When Elvis was criticized for the way he moved in 1956, he said that “old types” were making too much of his sexuality. He insisted that when he moved his body, he was simply being “natural.” Whereas St. Paul said that the flesh acted in opposition to the spirit, rock ‘n’ roll insisted that spirituality was contained within the flesh. Rock ‘n’ rollers embraced the unity of body and mind, claiming that their music, which excited the flesh, was—simultaneously—“soul” music.

In Saturday Night Fever, the most popular film of 1977 and one of the best- selling albums ever, John Travolta fulfilled the project of bodily liberation theorized by Wilhelm Reich and acted out by Elvis. In Tony’s dancing, we thrill to witness a male body comfortable with its sensuality, free of character armor, capable of expressing itself without inhibition. This was an actualization of Norman O. Brown’s fantasy of living the “unlived lines of the body.”

From the perspective of disco, Elvis’ movements seem forced and ungraceful, even spastic. However, given the historical moment, his movements could only have been what they were. Elvis Presley represented the initial phase of the American project of bodily liberation. He was struggling against internal and external resistances that impeded the flow of energy. By the time disco and John Travolta arrive—22 years of Rock ‘n’ roll have worked their magic. The body no longer encounters resistance.

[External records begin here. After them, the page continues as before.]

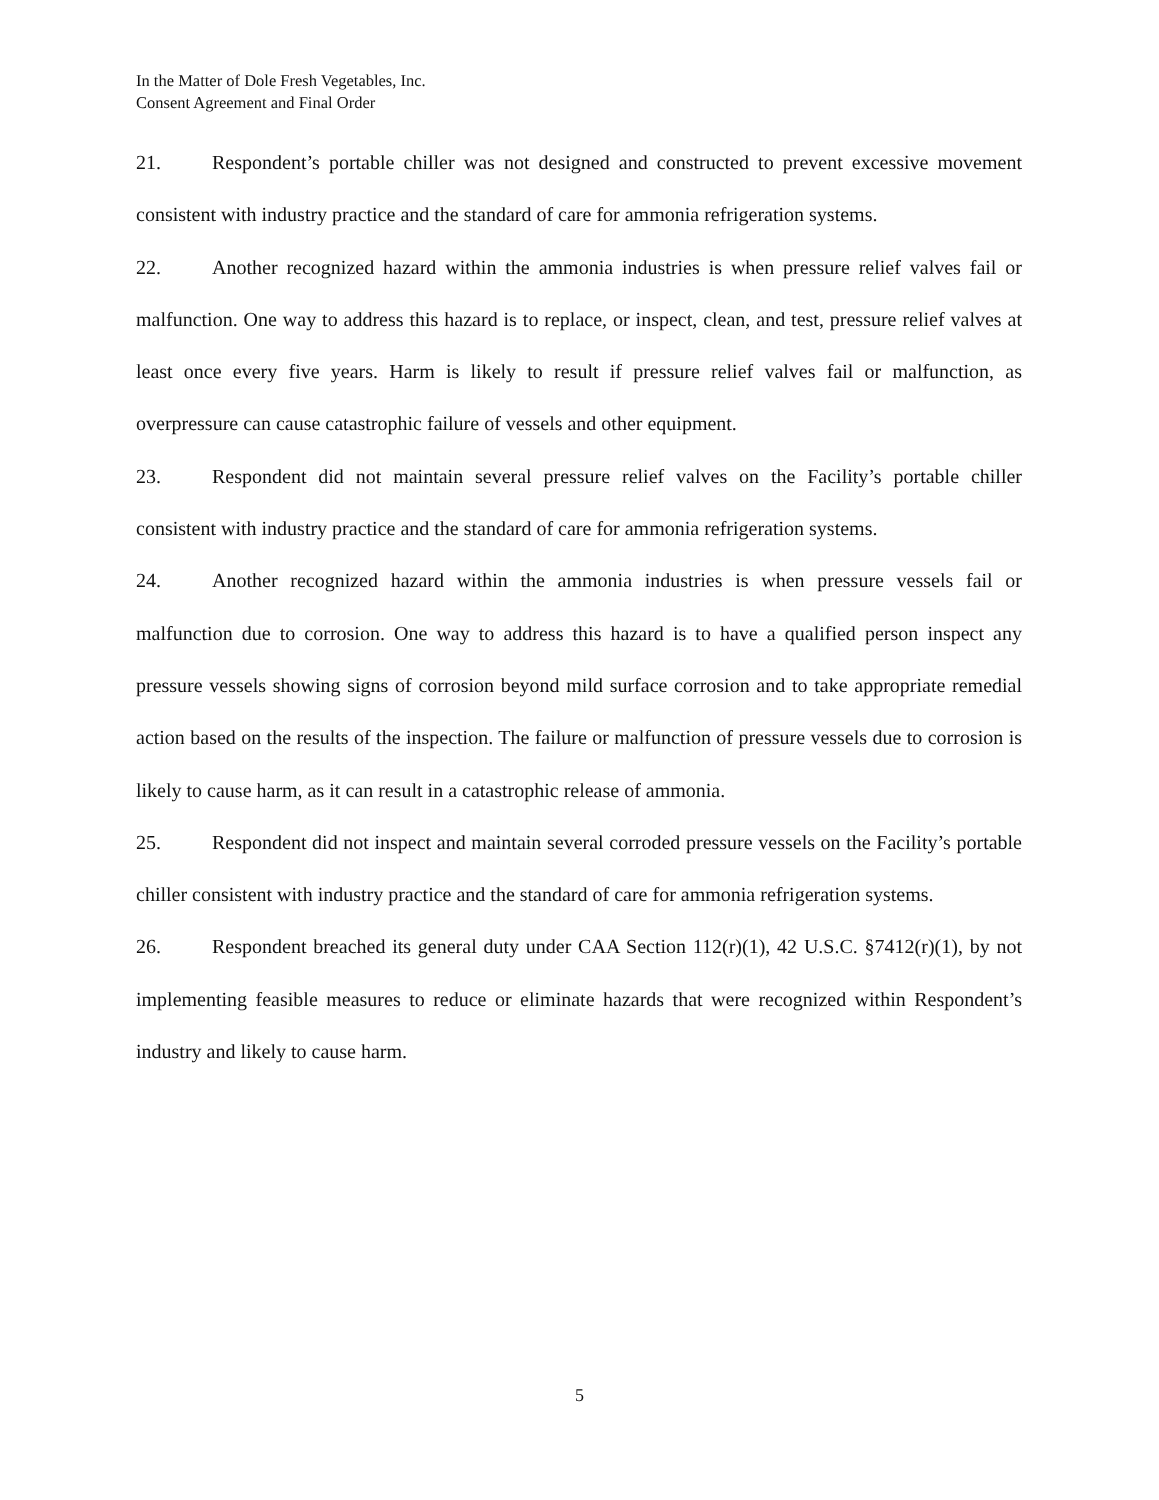In the Matter of Dole Fresh Vegetables, Inc.
Consent Agreement and Final Order
21. Respondent’s portable chiller was not designed and constructed to prevent excessive movement consistent with industry practice and the standard of care for ammonia refrigeration systems.
22. Another recognized hazard within the ammonia industries is when pressure relief valves fail or malfunction. One way to address this hazard is to replace, or inspect, clean, and test, pressure relief valves at least once every five years. Harm is likely to result if pressure relief valves fail or malfunction, as overpressure can cause catastrophic failure of vessels and other equipment.
23. Respondent did not maintain several pressure relief valves on the Facility’s portable chiller consistent with industry practice and the standard of care for ammonia refrigeration systems.
24. Another recognized hazard within the ammonia industries is when pressure vessels fail or malfunction due to corrosion. One way to address this hazard is to have a qualified person inspect any pressure vessels showing signs of corrosion beyond mild surface corrosion and to take appropriate remedial action based on the results of the inspection. The failure or malfunction of pressure vessels due to corrosion is likely to cause harm, as it can result in a catastrophic release of ammonia.
25. Respondent did not inspect and maintain several corroded pressure vessels on the Facility’s portable chiller consistent with industry practice and the standard of care for ammonia refrigeration systems.
26. Respondent breached its general duty under CAA Section 112(r)(1), 42 U.S.C. §7412(r)(1), by not implementing feasible measures to reduce or eliminate hazards that were recognized within Respondent’s industry and likely to cause harm.
5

A 1986 song “Move Your Body” (Marshall Jefferson) crystallized the Rock ‘n’ roll ideology linking dance to the liberation of the body. The singer proclaims that he “Just can’t stop dancing,” as he keeps “groovin’ to the rhythm, to the rhythm of the beat.” The refrain of the song, “Move, move, move—free your body” sums up the psychological imperative that had driven American culture for thirty years—ever since Elvis appeared on the scene. By this time, the message no longer was revolutionary, or even required.

Elvis is an iconic figure because he symbolized the birth or coming into being of a new kind of man, capable of expressing and revealing his power and personality through the vehicle of his body. His public movements valorized the “lower” parts—beginning a process of sexual liberation that would dominate America for the balance of the Twentieth Century.